J Neurotrauma. 2008 Nov;25(11):1383-93. doi: 10.1089/neu.2008.0700.
Whiplash injury can produce pain in the neck, arm, and hand, and has been associated with inflammation. However, the relationship between inflammatory responses and pain symptoms remains unknown, hindering the development of appropriate therapeutics for whiplash symptoms. Two joint loading paradigms were used separately in an established rat model of painful cervical facet joint distraction to apply: (1) gross failure, and (2) subfailure distraction of the facet capsular ligament. Behavioral outcomes were compared to determine whether more severe mechanical loading produces greater pain by measuring mechanical hyperalgesia in the shoulder and forepaws. Inflammatory mediators (glia and cytokines) were quantified in the spinal cord and dorsal root ganglion (DRG) after injury. Subfailure loading produced sustained hyperalgesia in the shoulder and forepaw that was significantly greater (p < 0.042) than sham, while an induced capsule failure produced only transient, yet significant (p < 0.021), mechanical hyperalgesia. The absence of hyperalgesia after ligament failure suggests this type of injury may interrupt nociceptive input from the capsule, which is likely necessary to produce sustained pain symptoms. Glial mRNA was significantly increased (p < 0.043) in the spinal cord after ligament failure, but remained unchanged in the DRG. Cytokine mRNA levels in the spinal cord and DRG were also significantly elevated after facet ligament failure, but not after painful subfailure loading. Findings suggest that different joint loading scenarios produced varied inflammatory responses in the CNS. These data support existing clinical reports suggesting that therapeutic interventions directed at the facet capsule may be effective in treating this painful injury.
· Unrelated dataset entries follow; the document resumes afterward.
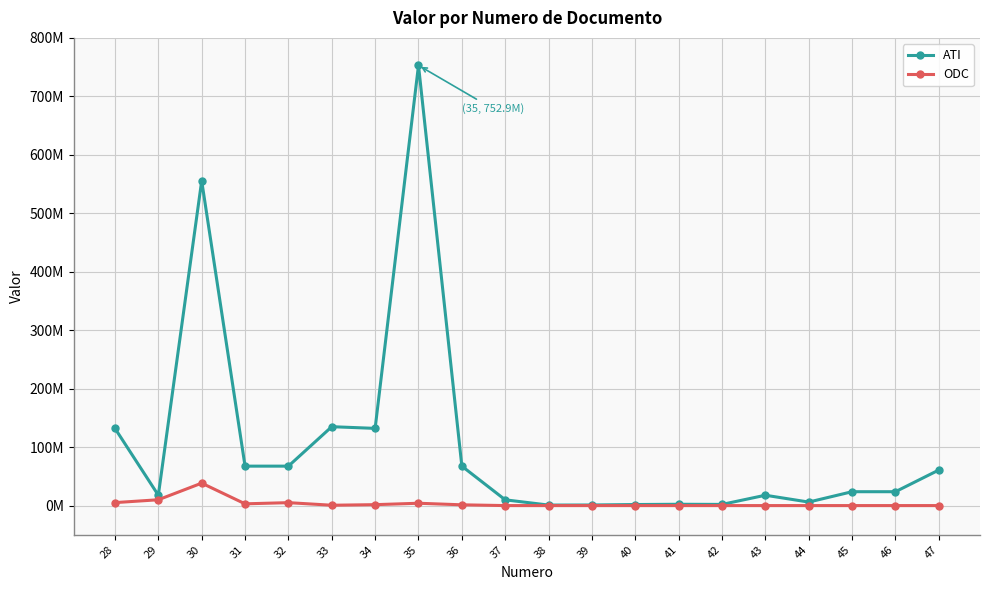

Does the chart have visible grid lines?

Yes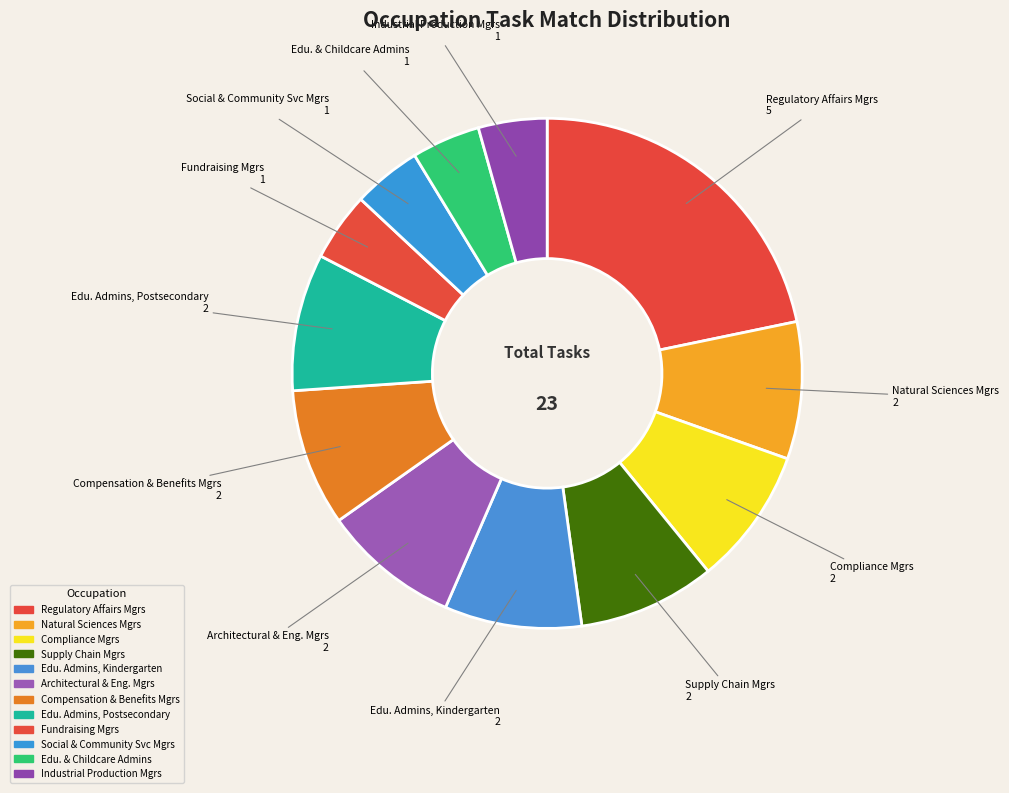

Count the number of slices in the pie.

12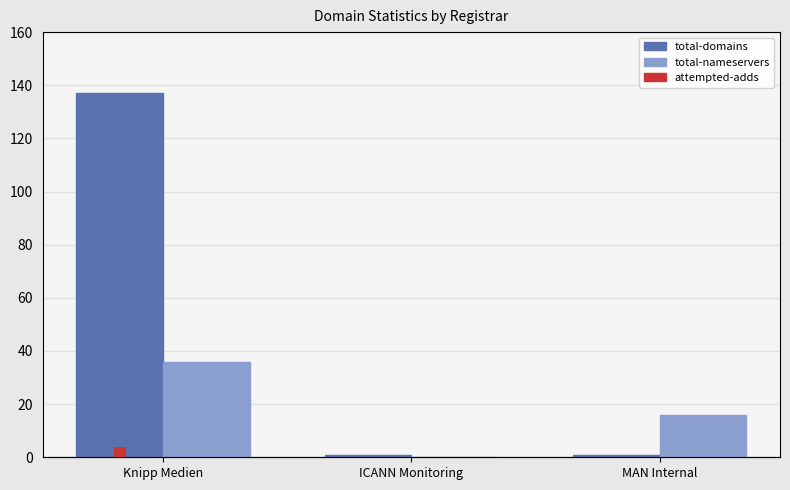

Reading left to right, what are all the values shown in this chart?

total-domains: 137	1	1
total-nameservers: 36	0	16
attempted-adds: 4	0	0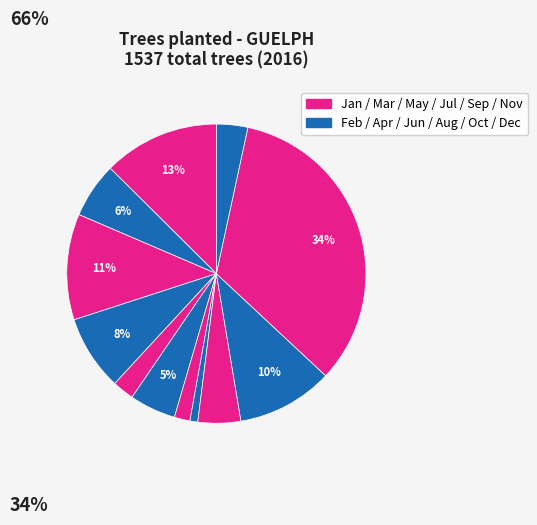

Count the number of slices in the pie.

12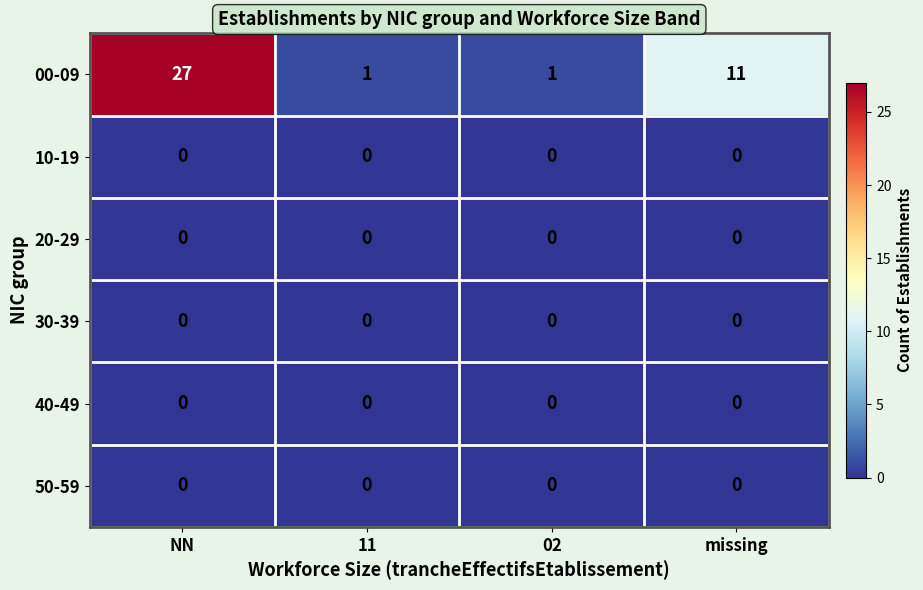

Between NN and 11, which series saw the biggest shift?

00-09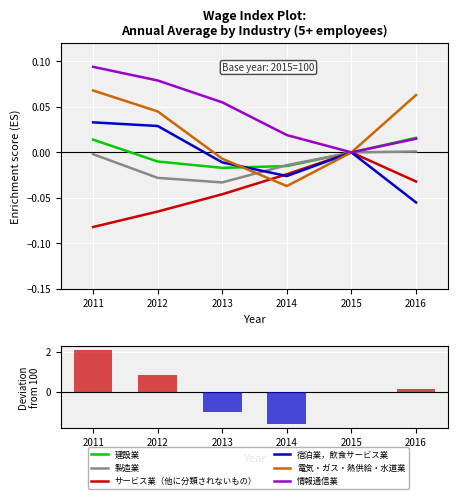

Reading right to left, transcribe all the data shown in this chart.

建設業: 0.0	0.0	-0.0	-0.0	-0.0	0.0
製造業: 0.0	0.0	-0.0	-0.0	-0.0	-0.0
サービス業（他に分類されないもの）: -0.0	0.0	-0.0	-0.0	-0.1	-0.1
宿泊業，飲食サービス業: -0.1	0.0	-0.0	-0.0	0.0	0.0
電気・ガス・熱供給・水道業: 0.1	0.0	-0.0	-0.0	0.0	0.1
情報通信業: 0.0	0.0	0.0	0.1	0.1	0.1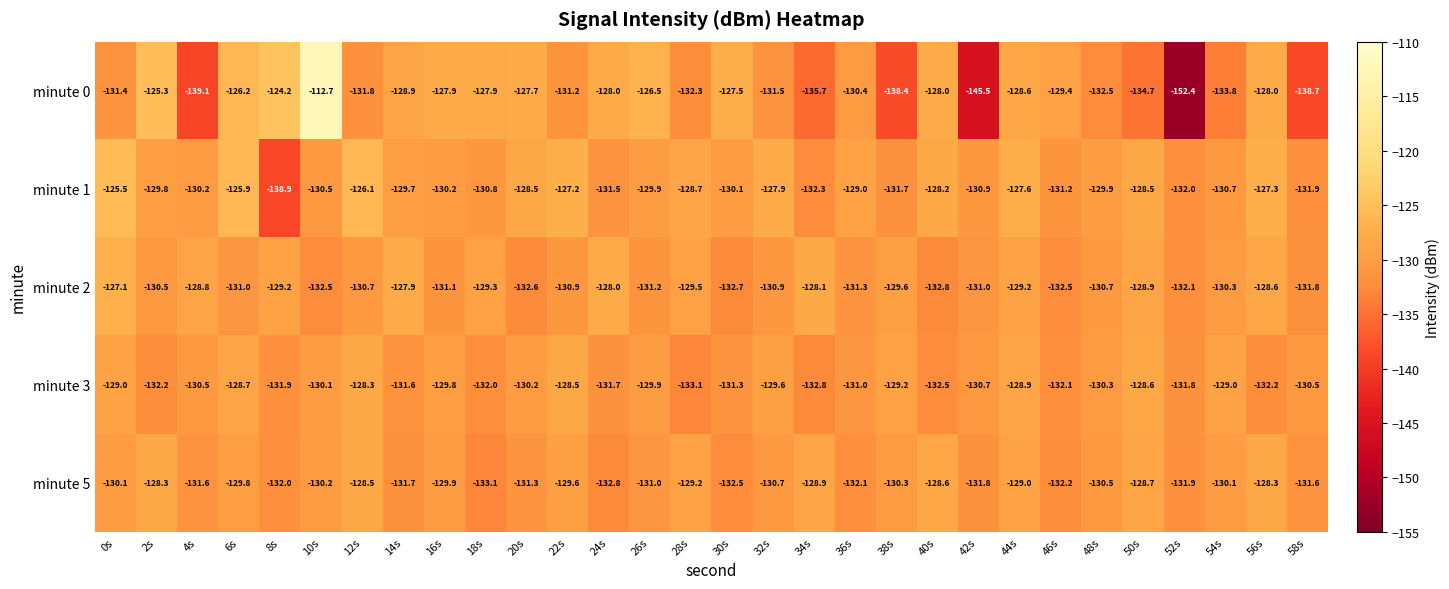

Between 2s and 12s, which series saw the biggest shift?

minute 0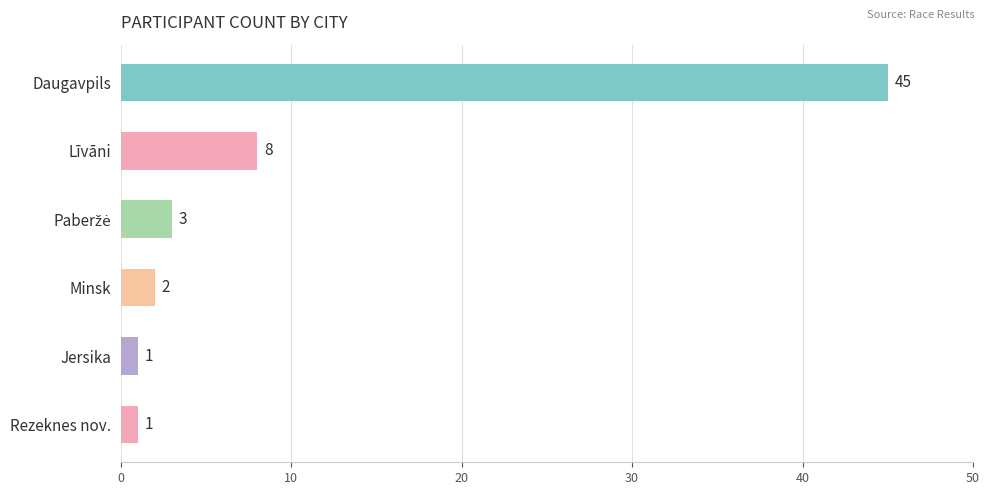

What is the sum of all values?

60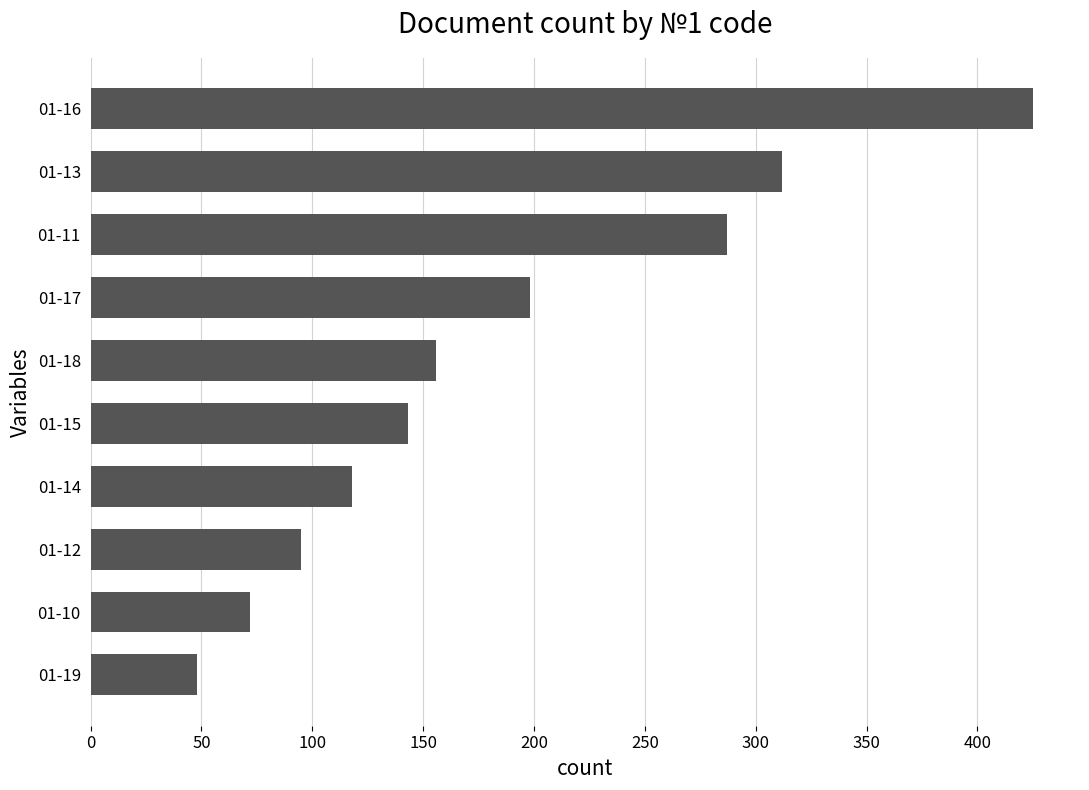

True or false: the data shows 143 at 01-15.

True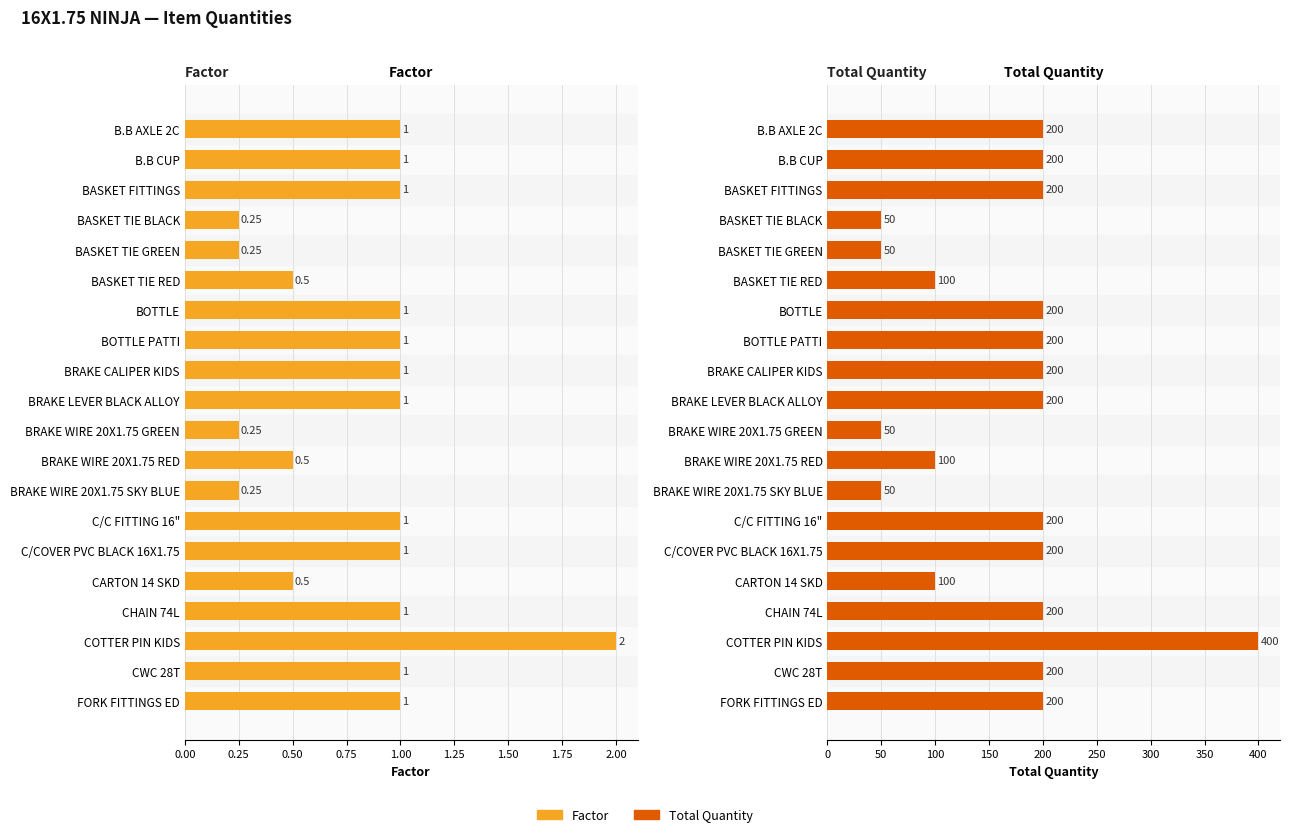

What is the average value of the Total series?

165.0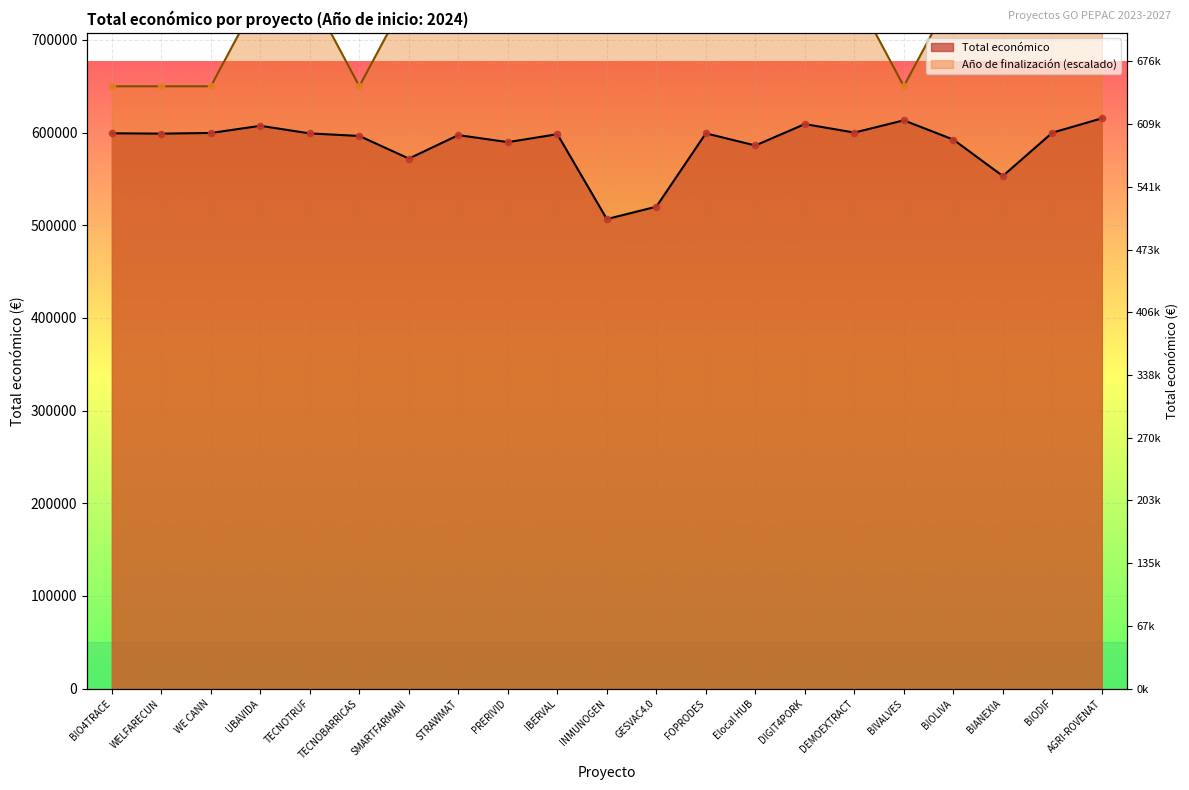

Which series contains the lowest Y value?

Total económico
挥鞭样损伤可导致颈部、手臂和手部疼痛,并与炎症有关。然而,炎症反应与疼痛症状之间的关系仍不清楚,这阻碍了针对挥鞭样症状的适当治疗方法的开发。在已建立的疼痛性颈椎小关节牵张大鼠模型中,分别使用两种关节负荷模式来施加:(1) 完全破坏,以及 (2) 小关节囊韧带的亚破坏牵张。通过测量肩部和前爪的机械性痛觉过敏来比较行为结果,以确定更严重的机械负荷是否会产生更大的疼痛。损伤后,对脊髓和背根神经节 (DRG) 中的炎症介质(神经胶质细胞和细胞因子)进行定量。亚破坏负荷在肩部和前爪产生了持续的痛觉过敏,其程度明显大于假手术组(p < 0.042),而诱导的关节囊破坏仅产生短暂但显著的(p < 0.021)机械性痛觉过敏。韧带破坏后痛觉过敏的缺失表明这种类型的损伤可能会中断来自关节囊的伤害性输入,而这可能是产生持续疼痛症状所必需的。韧带破坏后,脊髓中的神经胶质细胞 mRNA 显著增加(p < 0.043),但在 DRG 中保持不变。小关节韧带破坏后,脊髓和 DRG 中的细胞因子 mRNA 水平也显著升高,但在疼痛性亚破坏负荷后未升高。研究结果表明,不同的关节负荷情况在中枢神经系统中产生了不同的炎症反应。这些数据支持了现有的临床报告,表明针对小关节囊的治疗干预可能对治疗这种疼痛性损伤有效。